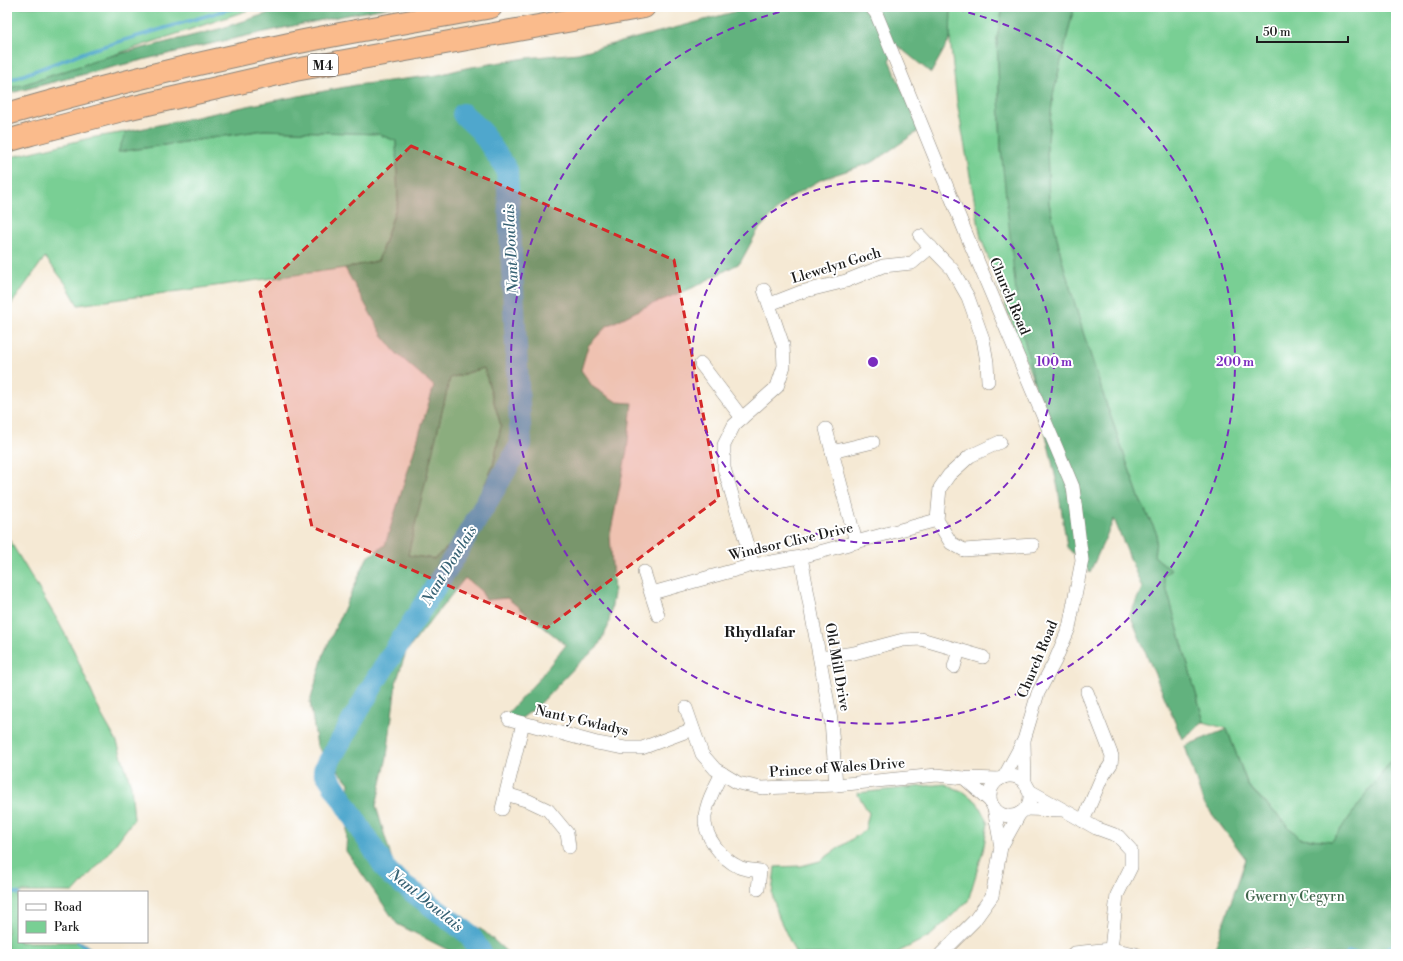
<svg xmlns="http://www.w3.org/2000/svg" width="1403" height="961" font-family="'Libre Bodoni',serif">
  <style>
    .green { fill: #79cf94; stroke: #4a7658 }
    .forest { fill: #62b27e; stroke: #3f674d; fill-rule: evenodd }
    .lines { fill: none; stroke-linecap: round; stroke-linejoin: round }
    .stream { stroke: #50a7cd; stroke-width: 3.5 }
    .river { stroke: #50a7cd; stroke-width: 22 }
    .street-casing { stroke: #888278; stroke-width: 14 }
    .highway-casing { stroke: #888278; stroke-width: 24 }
    .street { stroke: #fff; stroke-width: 13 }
    .highway { stroke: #fabb8c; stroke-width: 22 }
    .marked { fill: #d62828; fill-opacity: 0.2; stroke: #d62828; stroke-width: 3; stroke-dasharray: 8 5; stroke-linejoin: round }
    .ring { fill: none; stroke: #7b2cbf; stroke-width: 2; stroke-dasharray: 7 5 }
    .labels { text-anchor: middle; stroke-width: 4; stroke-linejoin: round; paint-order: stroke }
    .shield { fill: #fff; stroke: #606060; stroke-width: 1 }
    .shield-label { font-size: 13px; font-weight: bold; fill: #1c1c1c }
    .street-label { font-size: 14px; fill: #1c1c1c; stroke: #fff }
    .park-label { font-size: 14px; fill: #41644c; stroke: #fff }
    .water-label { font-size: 15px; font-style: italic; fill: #366274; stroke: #fff }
    .neighbourhood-label { font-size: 15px; font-weight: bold; fill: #1c1c1c; stroke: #fff }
    .centre { fill: #7b2cbf; stroke: #fff; stroke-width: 2 }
    .ring-label { font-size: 12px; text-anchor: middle; font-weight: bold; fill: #7b2cbf; stroke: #fff; stroke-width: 4; stroke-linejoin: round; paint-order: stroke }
  </style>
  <rect width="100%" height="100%" fill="#fff"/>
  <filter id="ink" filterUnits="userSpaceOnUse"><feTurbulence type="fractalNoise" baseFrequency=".025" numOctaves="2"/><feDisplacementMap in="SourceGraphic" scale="8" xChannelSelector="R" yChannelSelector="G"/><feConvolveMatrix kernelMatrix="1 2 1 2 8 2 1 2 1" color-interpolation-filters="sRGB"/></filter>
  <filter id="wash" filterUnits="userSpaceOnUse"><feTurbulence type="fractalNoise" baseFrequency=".012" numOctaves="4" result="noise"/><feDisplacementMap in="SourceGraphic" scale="16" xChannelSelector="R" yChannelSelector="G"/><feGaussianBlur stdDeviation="0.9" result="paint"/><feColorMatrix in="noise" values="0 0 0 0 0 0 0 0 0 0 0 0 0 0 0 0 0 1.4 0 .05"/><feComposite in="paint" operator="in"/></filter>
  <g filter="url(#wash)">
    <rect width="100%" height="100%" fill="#f5e9d4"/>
    <g class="green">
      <path d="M 7,7 L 258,7 L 32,82 L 7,89 Z"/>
      <path d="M 951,7 L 1003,7 L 997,38 L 1001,149 L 1034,383 L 981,238 L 957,102 L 950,39 Z"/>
      <path d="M 1074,7 L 1396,7 L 1396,754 L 1332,841 L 1300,838 L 1248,785 L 1227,729 L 1204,722 L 1163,576 L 1171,570 L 1154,556 L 1157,534 L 1140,500 L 1107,406 L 1083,332 L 1062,260 L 1049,203 L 1047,147 L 1053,95 Z"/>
      <path d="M 264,130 L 379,134 L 396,141 L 398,202 L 378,261 L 345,268 L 78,305 L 66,284 L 45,257 L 8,309 L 7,309 L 7,158 L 90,138 L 126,132 L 119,152 Z"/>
      <path d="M 484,368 L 501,426 L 493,466 L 463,534 L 434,559 L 407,555 L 450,378 Z"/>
      <path d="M 7,536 L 58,621 L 74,651 L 101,714 L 117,742 L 131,785 L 134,819 L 108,854 L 74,892 L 19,892 L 19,942 L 82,942 L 99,954 L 7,954 Z"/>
      <path d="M 945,784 L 964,792 L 977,802 L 988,823 L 983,851 L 968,901 L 930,936 L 894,954 L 796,954 L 779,918 L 772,894 L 775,867 L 801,866 L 820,861 L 865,830 L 869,813 L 857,793 Z"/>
    </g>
    <g class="forest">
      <path d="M 317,7 L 391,7 C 262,30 134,61 7,94 L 7,89 L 32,82 L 107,57 L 219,29 L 275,11 Z"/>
      <path d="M 752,7 L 951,7 L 950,39 L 931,73 L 898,46 L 889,60 L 920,130 L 873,162 L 822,179 L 789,198 L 758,230 L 740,263 L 692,288 L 645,307 L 607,326 L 588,346 L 581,370 L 593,387 L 617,402 L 632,403 L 627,451 L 610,535 L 614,594 L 608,627 L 597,648 L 578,664 L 537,707 L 516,722 L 507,714 L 537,681 L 566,645 L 507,598 L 486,600 L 481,591 L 465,578 L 406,652 L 396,683 L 387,757 L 376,806 L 395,870 L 442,905 L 485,932 L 509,954 L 456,954 L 397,924 L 346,851 L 349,783 L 317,746 L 310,702 L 324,653 L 367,558 L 385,545 L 434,386 L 396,353 L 384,338 L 345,268 L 378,261 L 398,202 L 396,141 L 378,134 L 264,130 L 118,152 L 126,132 L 257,104 L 356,85 L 438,75 L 466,68 L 526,58 L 578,53 L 686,25 ZM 484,368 L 501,426 L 493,466 L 463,534 L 434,559 L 408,555 L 450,378 Z"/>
      <path d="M 1003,7 L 1074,7 L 1053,95 L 1047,147 L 1049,203 L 1062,260 L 1083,332 L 1107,406 L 1140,500 L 1157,534 L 1154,556 L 1171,570 L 1163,576 L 1204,722 L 1182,739 L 1130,615 L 1142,588 L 1114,519 L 1090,572 L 1067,547 L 1058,488 L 1018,312 L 1001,149 L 997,38 Z"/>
      <path d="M 1227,729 L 1248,786 L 1300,838 L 1332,841 L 1396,754 L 1396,954 L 1213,954 L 1246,859 L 1203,802 L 1185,746 Z"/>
    </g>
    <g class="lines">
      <g class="stream">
        <path d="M 7,81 L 91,50 L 236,7"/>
        <path d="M 7,891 L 19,894"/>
        <path d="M 78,942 L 98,954"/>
        <path d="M 1347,954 L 1349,952 L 1368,954"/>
        <path d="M 1383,954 L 1389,947 L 1396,944"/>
      </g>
      <path class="river" d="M 463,114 L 481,131 L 507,170 L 521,444 L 455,556 L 377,678 L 324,770 L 389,874 L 469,934 L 482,954"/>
    </g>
  </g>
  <g filter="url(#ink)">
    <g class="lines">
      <g class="street-casing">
        <g id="street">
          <path d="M 871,7 L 876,13 L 967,236 L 1073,487 L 1082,560 L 1069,628 L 1055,661 L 1038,693 L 1024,740 L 1004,777"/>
          <path d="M 920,236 L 952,269 L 968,297 L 983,339 L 987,362 L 988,381"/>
          <path d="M 770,304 L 801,292 L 846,281 L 883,266 L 912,263 L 931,247"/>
          <path d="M 701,364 L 742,418"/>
          <path d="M 826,429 L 856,542"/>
          <path d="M 1000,442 L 970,456 L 949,475 L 940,488 L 937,520 L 951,543 L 964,550 L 1033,545"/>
          <path d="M 832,452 L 873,442"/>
          <path d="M 801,557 L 831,720 L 836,785"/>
          <path d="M 753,565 L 724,468 L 724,445 L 734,425 L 777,387 L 784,366 L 783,345 L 764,290"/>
          <path d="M 644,572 L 658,615"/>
          <path d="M 652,593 L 753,565 L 801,557 L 937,520"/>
          <path d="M 820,658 L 854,653 L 903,640 L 921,639 L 983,657"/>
          <path d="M 954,667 L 959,650"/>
          <path d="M 686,708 L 702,754 L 715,769 L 738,783 L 762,788 L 836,785 L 937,775 L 964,778 L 1000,779"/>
          <path d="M 509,719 L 597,743 L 625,748 L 642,748 L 693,729"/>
          <path d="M 1024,742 L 1025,784"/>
          <path d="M 722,773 C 715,787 707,801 705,816 C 703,836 722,859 739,867 C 745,870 754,870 760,871 L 758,889"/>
          <circle cx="1010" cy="796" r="20"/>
          <path d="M 964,778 L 990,801"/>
          <path d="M 1028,790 L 1096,828 L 1118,836 L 1131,850 L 1131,867 L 1117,895 L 1111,949"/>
          <path d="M 506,794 L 529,801 L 548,810 L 567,833 L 569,847"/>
          <path d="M 994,808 L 1001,847"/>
          <path d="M 502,809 L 523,723"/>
          <path d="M 1025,809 L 1061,810"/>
          <path d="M 1083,821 L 1101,779 L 1111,764 L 1112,756 L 1087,692"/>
          <path d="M 1074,953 L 1111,949 L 1136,954"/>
          <path d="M 941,954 L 974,921 L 992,896 L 1001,847 L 1020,813"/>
        </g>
      </g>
      <g class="highway-casing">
        <g id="highway">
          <path d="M 7,114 C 97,88 188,65 280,46 C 350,31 421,20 491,7"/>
          <path d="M 7,141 L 31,134 L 126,109 L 295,70 L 644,7"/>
        </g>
      </g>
      <use href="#street" class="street"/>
      <use href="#highway" class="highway"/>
    </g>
  </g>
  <path class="marked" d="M 411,146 L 674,260 L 719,498 L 547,628 L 312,527 L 260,292 Z"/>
  <g class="ring">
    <circle cx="873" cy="362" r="181"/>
    <path d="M945 7A362 362 0 1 1 801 7"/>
  </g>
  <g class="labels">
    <rect class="shield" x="308" y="54" width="30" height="22" rx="3"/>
    <g class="shield-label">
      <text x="323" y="70">M4</text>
    </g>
    <g class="street-label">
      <text transform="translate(836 265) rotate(-17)" y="5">Llewelyn Goch</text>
      <text transform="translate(1010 296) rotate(67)" y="5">Church Road</text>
      <text transform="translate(791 541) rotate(-13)" y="5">Windsor Clive Drive</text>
      <text transform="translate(1037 659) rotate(-67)" y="5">Church Road</text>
      <text transform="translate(838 667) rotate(80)" y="5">Old Mill Drive</text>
      <text transform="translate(582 720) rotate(13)" y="5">Nant y Gwladys</text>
      <text transform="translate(837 767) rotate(-4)" y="5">Prince of Wales Drive</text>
    </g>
    <g class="park-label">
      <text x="1295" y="901">Gwern y Cegyrn</text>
    </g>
    <g class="water-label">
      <text transform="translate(511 249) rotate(-93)" y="5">Nant Dowlais</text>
      <text transform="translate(449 565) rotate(-58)" y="5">Nant Dowlais</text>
      <text transform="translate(426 900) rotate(39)" y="5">Nant Dowlais</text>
    </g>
    <g class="neighbourhood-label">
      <text x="760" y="637">Rhydlafar</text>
    </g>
  </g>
  <circle cx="873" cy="362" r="6" class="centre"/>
  <g class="ring-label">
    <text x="1054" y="366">100 m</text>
    <text x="1235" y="366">200 m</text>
  </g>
  <rect width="1403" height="961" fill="none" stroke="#fff" stroke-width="24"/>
  <rect x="18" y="891" width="130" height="52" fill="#ffffff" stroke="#a4a4a4"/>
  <rect x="26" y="904" width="20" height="6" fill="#ffffff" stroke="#a4a4a4"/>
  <text x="54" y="911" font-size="12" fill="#1c1c1c">Road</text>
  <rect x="26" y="921" width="20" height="12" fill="#79cf94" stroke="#a4a4a4"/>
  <text x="54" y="931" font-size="12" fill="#1c1c1c">Park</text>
  <path d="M1257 36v6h91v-6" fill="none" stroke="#1c1c1c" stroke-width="2"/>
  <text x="1263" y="36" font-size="12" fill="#1c1c1c" stroke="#ffffff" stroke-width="3" paint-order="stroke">50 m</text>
</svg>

Your instructions
Among the records above, find the lines where the word "wash" appears and copy them.

Solved problem
  <filter id="wash" filterUnits="userSpaceOnUse"><feTurbulence type="fractalNoise" baseFrequency=".012" numOctaves="4" result="noise"/><feDisplacementMap in="SourceGraphic" scale="16" xChannelSelector="R" yChannelSelector="G"/><feGaussianBlur stdDeviation="0.9" result="paint"/><feColorMatrix in="noise" values="0 0 0 0 0 0 0 0 0 0 0 0 0 0 0 0 0 1.4 0 .05"/><feComposite in="paint" operator="in"/></filter>
  <g filter="url(#wash)">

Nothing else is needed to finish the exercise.